She is dead!—quite dead! Already the limbs are stiffening, the hands are icy cold, the lips, that in life would so gladly have returned kiss for kiss, are now silent and motionless beneath the despairing caresses he lavishes upon them in the vain hope of finding yet some warmth remaining.

But there is none. She is gone, past recall, past hearing all expressions of remorseful tenderness. In the terrible lonely dawn she had passed away, with no one near to hold her dying hand, without a sigh or moan, leaving no farewell word of love or forgiveness to the man who is now straining her lifeless body to his heart, as though to make one last final effort to bring her back to earth.

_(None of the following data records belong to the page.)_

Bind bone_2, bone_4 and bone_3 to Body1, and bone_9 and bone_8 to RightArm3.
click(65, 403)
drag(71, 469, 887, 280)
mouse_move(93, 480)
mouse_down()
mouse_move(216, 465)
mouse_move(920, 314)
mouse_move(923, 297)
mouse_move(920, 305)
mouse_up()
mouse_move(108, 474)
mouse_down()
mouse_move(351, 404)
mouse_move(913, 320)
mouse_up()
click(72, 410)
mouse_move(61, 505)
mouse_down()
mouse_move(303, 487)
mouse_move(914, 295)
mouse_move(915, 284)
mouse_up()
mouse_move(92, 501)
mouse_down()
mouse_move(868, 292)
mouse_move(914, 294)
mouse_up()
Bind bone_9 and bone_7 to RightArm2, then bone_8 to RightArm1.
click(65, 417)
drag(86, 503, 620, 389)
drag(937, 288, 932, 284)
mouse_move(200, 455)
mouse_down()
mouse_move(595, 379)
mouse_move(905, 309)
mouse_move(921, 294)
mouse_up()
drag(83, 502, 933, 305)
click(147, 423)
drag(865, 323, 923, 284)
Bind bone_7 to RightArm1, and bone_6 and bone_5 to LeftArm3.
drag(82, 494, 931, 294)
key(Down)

There is a happy smile upon her lips, her eyes are quite closed, almost she seems as one that sleepeth. The awful majesty of death is upon her, and no voice of earth, however anguished and imploring, can reach her ice-bound heart. As the first faint touch of light that came to usher in her wedding morn broke upon the earth, she had died, and gone somewhere

"Above the smoke and stir of this dim spot
Which men call earth."


CHAPTER XXXVII.

"Was I deceived, or did a sable cloud
Turn forth her silver lining on the night?"—Milton.

The two months that Dorian has given himself in which to finish the business that, he said, had brought him home, have almost come to an end. Already winter is passing out of mind, and "Spring comes up this way."

The "checkered daffodil" and the soft plaintive primrose are bursting into bloom. The gentle rain comes with a passing cloud, and sinks lovingly into the earth's bosom and into the hearts of the opening buds.

The grass is springing; all the world is rich with fresh young life. The very snowdrops—pale blossoms, born of bitter winds and sunless skies—have perished out of sight.